- **WHAT TO WORK ON**: State the number of lines in the listing that contain "approximation". No further words are expected.

- **DATA IN THIS EXERCISE**:
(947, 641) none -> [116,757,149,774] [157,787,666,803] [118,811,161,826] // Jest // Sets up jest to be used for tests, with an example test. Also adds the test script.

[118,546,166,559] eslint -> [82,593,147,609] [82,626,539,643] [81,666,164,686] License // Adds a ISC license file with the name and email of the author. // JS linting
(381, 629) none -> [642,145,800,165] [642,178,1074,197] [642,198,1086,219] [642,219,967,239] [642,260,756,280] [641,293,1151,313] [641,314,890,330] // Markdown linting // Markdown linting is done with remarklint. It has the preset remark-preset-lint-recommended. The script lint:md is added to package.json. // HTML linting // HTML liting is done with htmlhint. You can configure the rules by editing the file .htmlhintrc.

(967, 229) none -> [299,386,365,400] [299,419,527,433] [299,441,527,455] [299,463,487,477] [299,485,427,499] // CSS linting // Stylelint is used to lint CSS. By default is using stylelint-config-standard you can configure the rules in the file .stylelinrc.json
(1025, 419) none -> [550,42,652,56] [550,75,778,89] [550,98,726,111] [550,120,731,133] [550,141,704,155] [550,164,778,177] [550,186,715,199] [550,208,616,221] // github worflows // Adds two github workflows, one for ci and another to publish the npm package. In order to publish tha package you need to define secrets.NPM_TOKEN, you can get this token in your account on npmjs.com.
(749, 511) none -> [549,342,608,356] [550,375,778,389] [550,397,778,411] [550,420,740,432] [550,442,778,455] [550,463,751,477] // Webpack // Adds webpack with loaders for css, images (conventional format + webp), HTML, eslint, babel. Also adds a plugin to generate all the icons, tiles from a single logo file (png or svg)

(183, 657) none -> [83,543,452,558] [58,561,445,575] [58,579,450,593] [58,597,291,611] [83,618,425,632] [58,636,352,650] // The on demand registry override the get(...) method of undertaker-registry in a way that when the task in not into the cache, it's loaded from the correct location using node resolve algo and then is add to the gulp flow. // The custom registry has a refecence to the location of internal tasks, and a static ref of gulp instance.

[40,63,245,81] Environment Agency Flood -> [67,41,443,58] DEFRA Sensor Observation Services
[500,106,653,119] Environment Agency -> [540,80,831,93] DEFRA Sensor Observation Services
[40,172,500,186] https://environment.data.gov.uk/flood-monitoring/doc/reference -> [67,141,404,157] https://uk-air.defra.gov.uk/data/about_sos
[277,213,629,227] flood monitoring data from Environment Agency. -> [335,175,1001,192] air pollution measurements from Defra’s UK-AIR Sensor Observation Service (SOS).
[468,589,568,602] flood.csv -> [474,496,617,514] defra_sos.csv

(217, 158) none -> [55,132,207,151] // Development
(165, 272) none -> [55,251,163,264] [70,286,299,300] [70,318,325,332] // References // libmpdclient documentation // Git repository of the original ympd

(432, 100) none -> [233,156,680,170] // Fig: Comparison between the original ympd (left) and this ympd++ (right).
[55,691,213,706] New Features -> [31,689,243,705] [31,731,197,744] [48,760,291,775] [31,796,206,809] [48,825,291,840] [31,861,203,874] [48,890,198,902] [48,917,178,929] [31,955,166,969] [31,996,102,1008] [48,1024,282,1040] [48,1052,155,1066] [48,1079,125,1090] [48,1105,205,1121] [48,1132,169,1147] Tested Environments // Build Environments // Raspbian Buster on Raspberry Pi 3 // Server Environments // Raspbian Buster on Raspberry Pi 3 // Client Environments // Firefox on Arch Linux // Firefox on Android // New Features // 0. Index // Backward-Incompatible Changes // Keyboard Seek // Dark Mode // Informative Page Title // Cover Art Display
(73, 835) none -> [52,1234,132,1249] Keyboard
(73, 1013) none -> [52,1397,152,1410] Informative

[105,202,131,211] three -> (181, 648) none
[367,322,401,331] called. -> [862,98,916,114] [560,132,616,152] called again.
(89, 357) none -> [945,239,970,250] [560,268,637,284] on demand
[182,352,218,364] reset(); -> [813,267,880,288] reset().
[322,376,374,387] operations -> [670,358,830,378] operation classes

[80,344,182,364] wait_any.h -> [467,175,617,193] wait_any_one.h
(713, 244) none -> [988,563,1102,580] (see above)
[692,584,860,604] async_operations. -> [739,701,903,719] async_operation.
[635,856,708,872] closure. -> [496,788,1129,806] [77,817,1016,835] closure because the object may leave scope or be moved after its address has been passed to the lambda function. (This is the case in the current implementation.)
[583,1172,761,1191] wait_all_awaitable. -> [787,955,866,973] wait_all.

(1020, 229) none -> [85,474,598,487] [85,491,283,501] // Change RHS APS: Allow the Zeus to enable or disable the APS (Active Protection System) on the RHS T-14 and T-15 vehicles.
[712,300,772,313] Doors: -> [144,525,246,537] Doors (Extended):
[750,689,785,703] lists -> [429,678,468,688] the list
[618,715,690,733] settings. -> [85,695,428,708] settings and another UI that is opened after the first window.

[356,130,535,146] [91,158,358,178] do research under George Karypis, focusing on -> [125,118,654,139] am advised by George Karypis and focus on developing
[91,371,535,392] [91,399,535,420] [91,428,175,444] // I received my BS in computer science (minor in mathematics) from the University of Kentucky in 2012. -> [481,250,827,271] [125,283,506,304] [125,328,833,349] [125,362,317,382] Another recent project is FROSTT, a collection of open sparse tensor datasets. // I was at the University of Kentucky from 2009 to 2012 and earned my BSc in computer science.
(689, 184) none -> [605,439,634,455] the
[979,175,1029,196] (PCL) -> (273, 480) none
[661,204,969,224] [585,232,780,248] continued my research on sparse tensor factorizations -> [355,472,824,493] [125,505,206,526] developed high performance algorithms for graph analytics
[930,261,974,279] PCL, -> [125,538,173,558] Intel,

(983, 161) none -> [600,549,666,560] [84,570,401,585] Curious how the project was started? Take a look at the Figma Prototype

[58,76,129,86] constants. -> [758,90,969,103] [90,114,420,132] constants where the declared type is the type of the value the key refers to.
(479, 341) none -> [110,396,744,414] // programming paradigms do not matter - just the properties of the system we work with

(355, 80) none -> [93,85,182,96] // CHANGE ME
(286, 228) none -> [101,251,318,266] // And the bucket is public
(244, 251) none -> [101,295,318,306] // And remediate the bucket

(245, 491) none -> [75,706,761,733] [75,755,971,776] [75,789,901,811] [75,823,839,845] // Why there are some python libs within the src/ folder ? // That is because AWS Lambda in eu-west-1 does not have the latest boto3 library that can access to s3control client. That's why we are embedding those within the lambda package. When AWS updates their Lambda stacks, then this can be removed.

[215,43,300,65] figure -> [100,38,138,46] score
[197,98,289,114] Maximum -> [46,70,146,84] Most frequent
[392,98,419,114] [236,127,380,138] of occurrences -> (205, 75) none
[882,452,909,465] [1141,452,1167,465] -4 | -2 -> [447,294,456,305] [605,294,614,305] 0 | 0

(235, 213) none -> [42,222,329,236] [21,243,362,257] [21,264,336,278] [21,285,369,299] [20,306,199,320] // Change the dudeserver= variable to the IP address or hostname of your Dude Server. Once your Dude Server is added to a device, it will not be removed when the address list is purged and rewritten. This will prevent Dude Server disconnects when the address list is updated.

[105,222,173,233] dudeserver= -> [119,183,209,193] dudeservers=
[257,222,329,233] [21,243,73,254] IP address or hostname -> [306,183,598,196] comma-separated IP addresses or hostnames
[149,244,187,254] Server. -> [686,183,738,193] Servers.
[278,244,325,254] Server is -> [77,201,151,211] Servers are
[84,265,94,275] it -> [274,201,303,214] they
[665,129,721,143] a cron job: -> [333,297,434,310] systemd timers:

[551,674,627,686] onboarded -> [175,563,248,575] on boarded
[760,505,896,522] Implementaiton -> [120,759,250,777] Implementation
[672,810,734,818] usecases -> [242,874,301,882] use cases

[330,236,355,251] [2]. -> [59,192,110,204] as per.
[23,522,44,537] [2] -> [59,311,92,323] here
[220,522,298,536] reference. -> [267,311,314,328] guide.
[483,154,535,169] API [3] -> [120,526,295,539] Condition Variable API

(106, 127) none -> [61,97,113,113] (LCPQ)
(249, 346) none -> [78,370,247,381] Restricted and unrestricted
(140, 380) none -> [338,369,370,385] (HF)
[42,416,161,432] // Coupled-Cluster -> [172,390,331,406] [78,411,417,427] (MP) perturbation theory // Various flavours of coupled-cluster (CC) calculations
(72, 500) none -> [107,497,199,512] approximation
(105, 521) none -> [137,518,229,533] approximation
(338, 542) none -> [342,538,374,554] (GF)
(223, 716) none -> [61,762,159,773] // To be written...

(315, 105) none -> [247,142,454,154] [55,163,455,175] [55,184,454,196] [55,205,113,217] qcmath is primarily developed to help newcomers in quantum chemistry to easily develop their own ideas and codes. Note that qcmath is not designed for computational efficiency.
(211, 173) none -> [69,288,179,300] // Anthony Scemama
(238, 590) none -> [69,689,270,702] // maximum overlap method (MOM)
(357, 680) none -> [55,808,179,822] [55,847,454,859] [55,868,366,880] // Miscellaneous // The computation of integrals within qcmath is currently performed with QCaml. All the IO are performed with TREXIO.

- **EXERCISE ANSWER**: 2